In his part gnomic, part mechanic’s style, Pirsig’s narrator declares that the real world is a seamless continuum of the material and metaphysical.
“The Buddha, the Godhead,” he writes, “resides quite as comfortably in the circuits of a digital computer or the gears of a cycle transmission as he does at the top of a mountain or in the petals of a flower.”
Robert Maynard Pirsig was born in Minneapolis on Sept. 6, 1928, to Harriet and Maynard Pirsig. His father was a law professor and dean of the University of Minnesota Law School. As a child, Robert spoke with a stammer and had trouble making friends; though highly intelligent (his IQ was said to be 170), he was expelled from the University of Minnesota because of failing grades.
Serving in the Army before the start of the Korean War, he visited Japan on a leave and became interested in Zen Buddhism, and remained an adherent throughout his life. After his Army service, he returned to the university and received bachelor’s and master’s degrees in journalism.
He later studied philosophy at the University of Chicago and at Banaras Hindu University in India and taught writing at Montana State University in Bozeman and the University of Illinois at Chicago. He also did freelance writing and editing for corporate publications and technical magazines, including the first generation of computer journals.
His first marriage, to Nancy Ann James, ended in divorce. He married Wendy Kimball in 1978. She survives him, as do a son, Ted; a daughter, Nell Peiken; and three grandchildren.
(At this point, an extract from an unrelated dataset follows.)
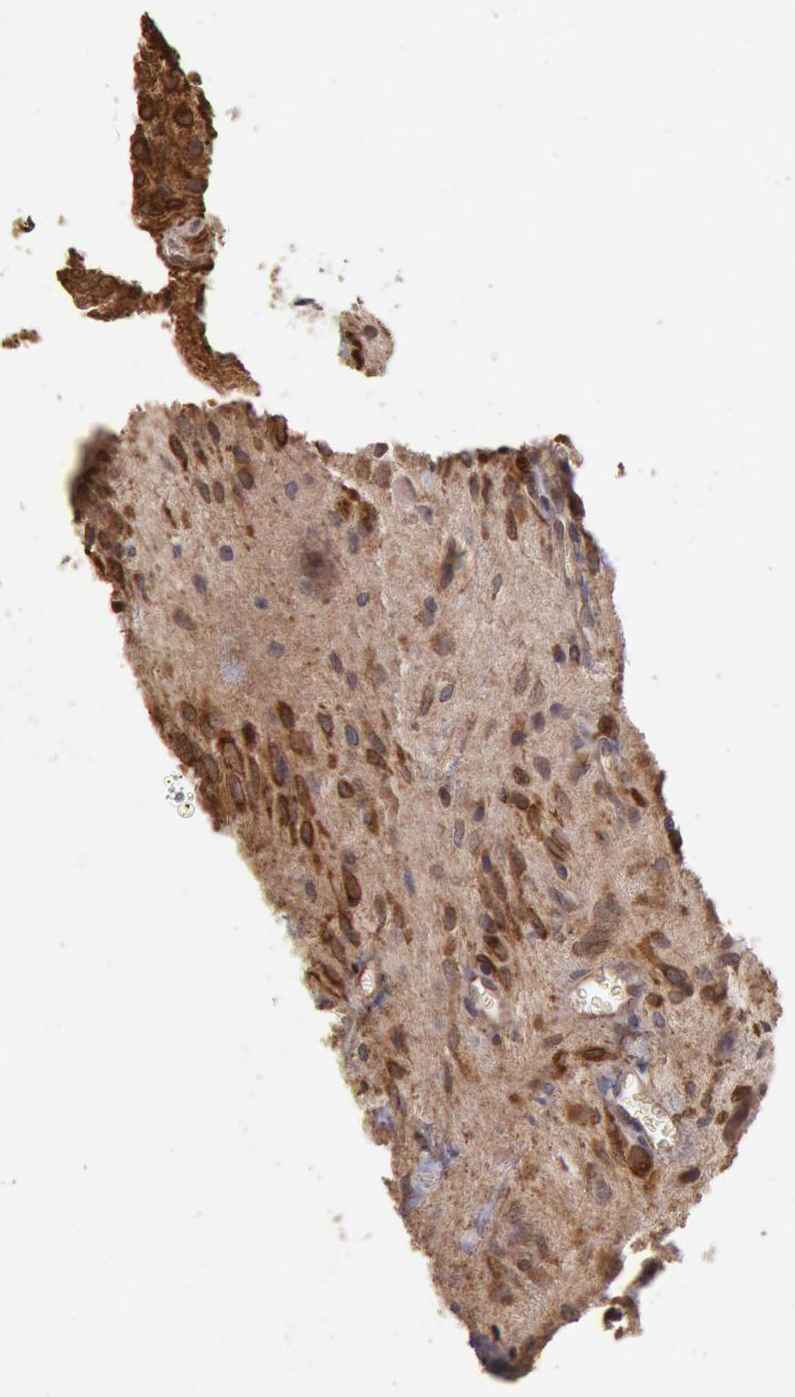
{"staining": {"intensity": "strong", "quantity": ">75%", "location": "cytoplasmic/membranous"}, "tissue": "glioma", "cell_type": "Tumor cells", "image_type": "cancer", "snomed": [{"axis": "morphology", "description": "Glioma, malignant, Low grade"}, {"axis": "topography", "description": "Brain"}], "caption": "Immunohistochemical staining of human malignant glioma (low-grade) demonstrates strong cytoplasmic/membranous protein staining in about >75% of tumor cells. The protein of interest is shown in brown color, while the nuclei are stained blue.", "gene": "COMT", "patient": {"sex": "female", "age": 15}}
Pirsig maintained that 121 publishing houses rejected “Zen” before William Morrow accepted it. He was granted a $3,000 advance, but an editor cautioned him against hoping the book would earn a penny more. Within months of its release, it had sold 50,000 copies.
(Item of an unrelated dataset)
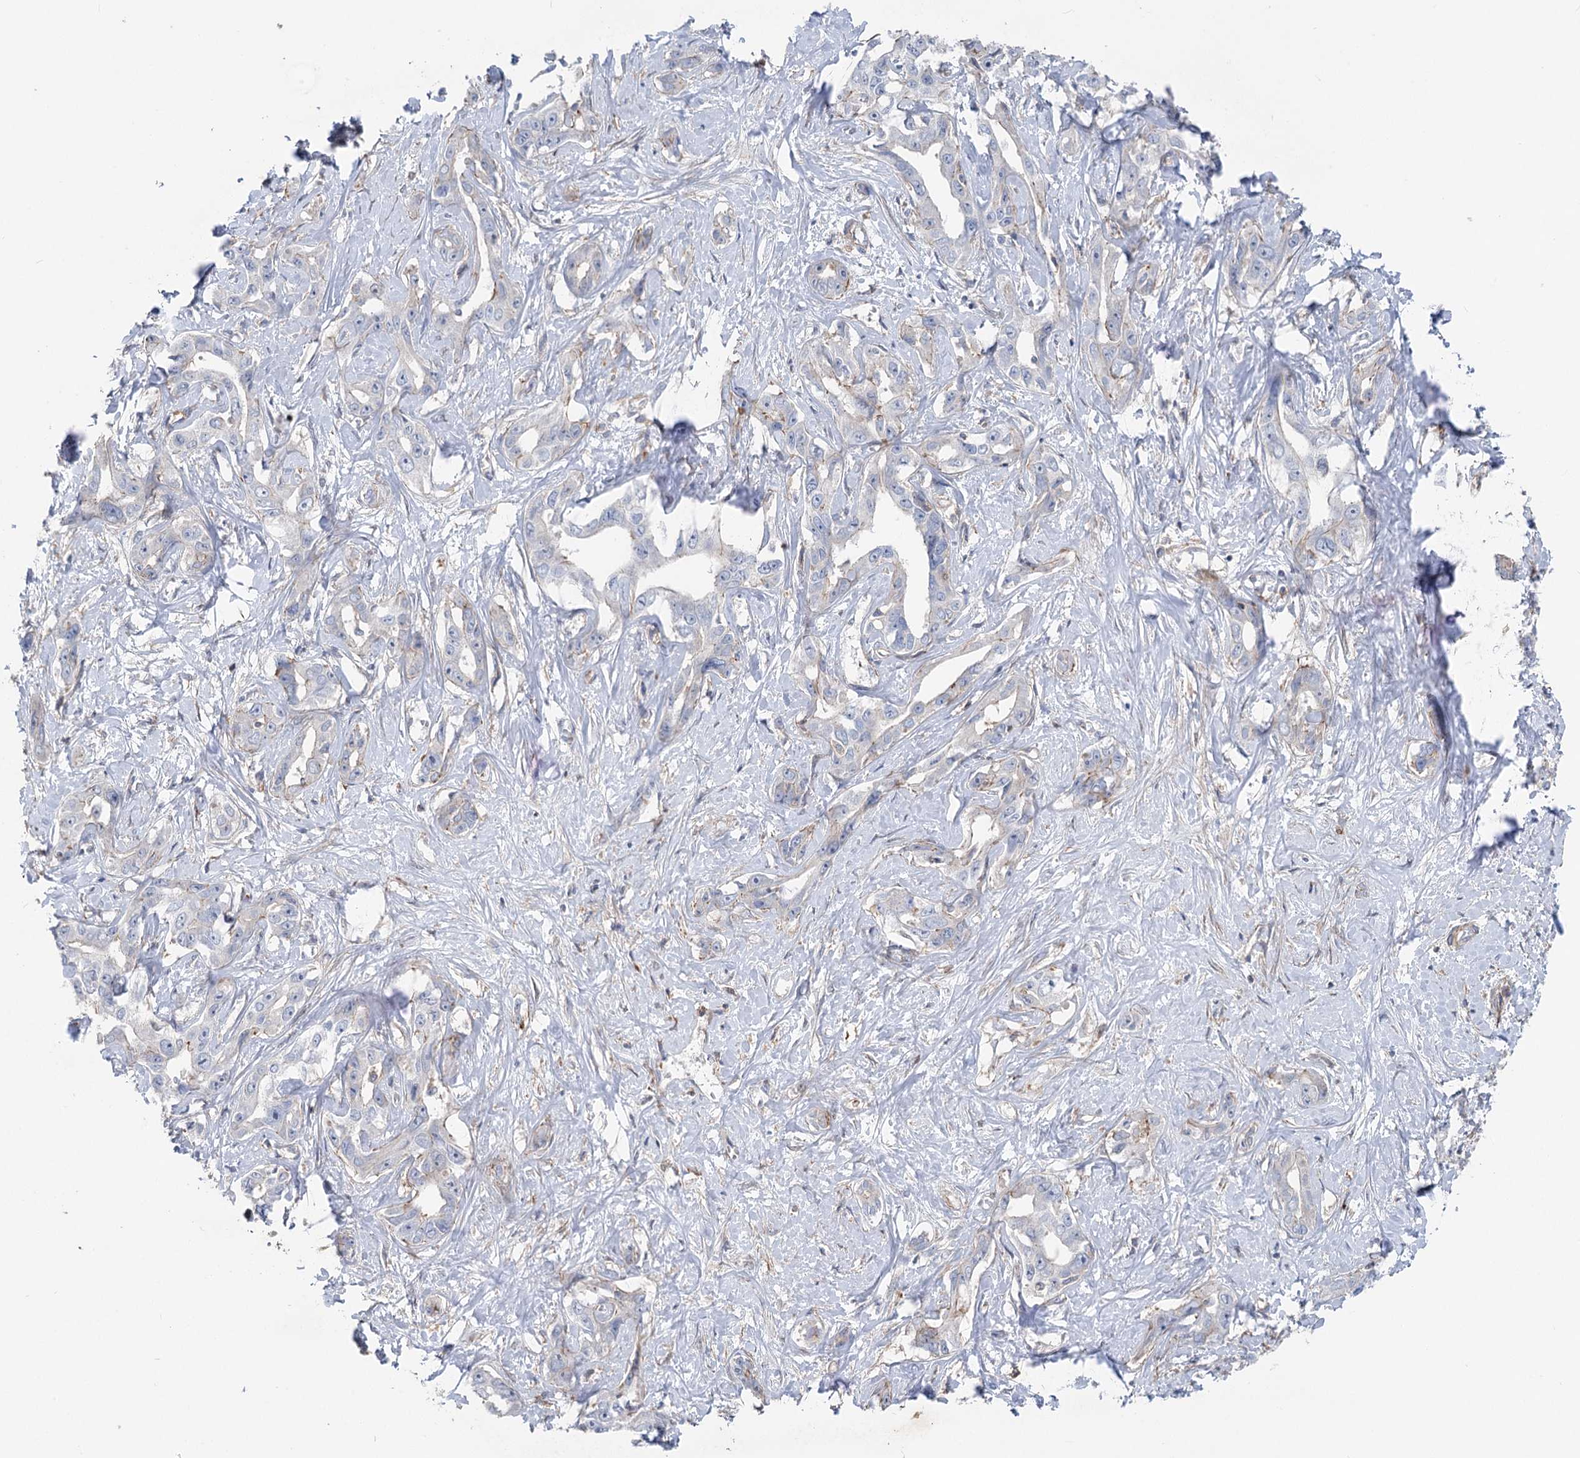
{"staining": {"intensity": "negative", "quantity": "none", "location": "none"}, "tissue": "liver cancer", "cell_type": "Tumor cells", "image_type": "cancer", "snomed": [{"axis": "morphology", "description": "Cholangiocarcinoma"}, {"axis": "topography", "description": "Liver"}], "caption": "Liver cholangiocarcinoma was stained to show a protein in brown. There is no significant positivity in tumor cells. The staining is performed using DAB (3,3'-diaminobenzidine) brown chromogen with nuclei counter-stained in using hematoxylin.", "gene": "LARP1B", "patient": {"sex": "male", "age": 59}}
With the book’s success Pirsig became famous, wealthy and the recipient of a Guggenheim fellowship. He also, he said, became thoroughly unnerved. After enduring a flood of interviews, he began refusing them. He said he had reached the limits of his patience when fans started showing up at his house outside Minneapolis.
His neighbors called them “Pirsig’s Pilgrims.” Most were young people in search of a guru. Pirsig wanted none of it.
“One morning I just woke up at 3,” he told The Washington Post years later. “I told my wife, ‘I just have to get out of here.’ We had the camper packed in half an hour, and I was on the road.” He stayed away for months at a time, sometimes far out at sea on his boat.
In interviews, he lamented that he was not embraced by academic philosophy departments, and that his books were sometimes lumped with “new age” publications in bookstores.
The near-cult popularity of “Zen,” though, puzzled him for years before he came up with a theory. Writing in an afterword to the 10th-anniversary edition in 1984, he used a Swedish word (it was his mother’s native language) to describe the phenomenon. “Zen and the Art of Motorcycle Maintenance,” he wrote, was a “kulturbarer,” or culture-bearer.
A culture-bearing book is not necessarily a great book, he said. It does not change the culture. It simply heralds a change already underway. “Uncle Tom’s Cabin,” an indictment of slavery published before the Civil War, was a culture-bearing book, he said.
“I was just telling my own story,” he said in a short interview posted on his website. He had never intended to make a splash.
“I expressed what I thought were my prime thoughts,” he added, “and they turned out to be the prime thoughts of everybody else.”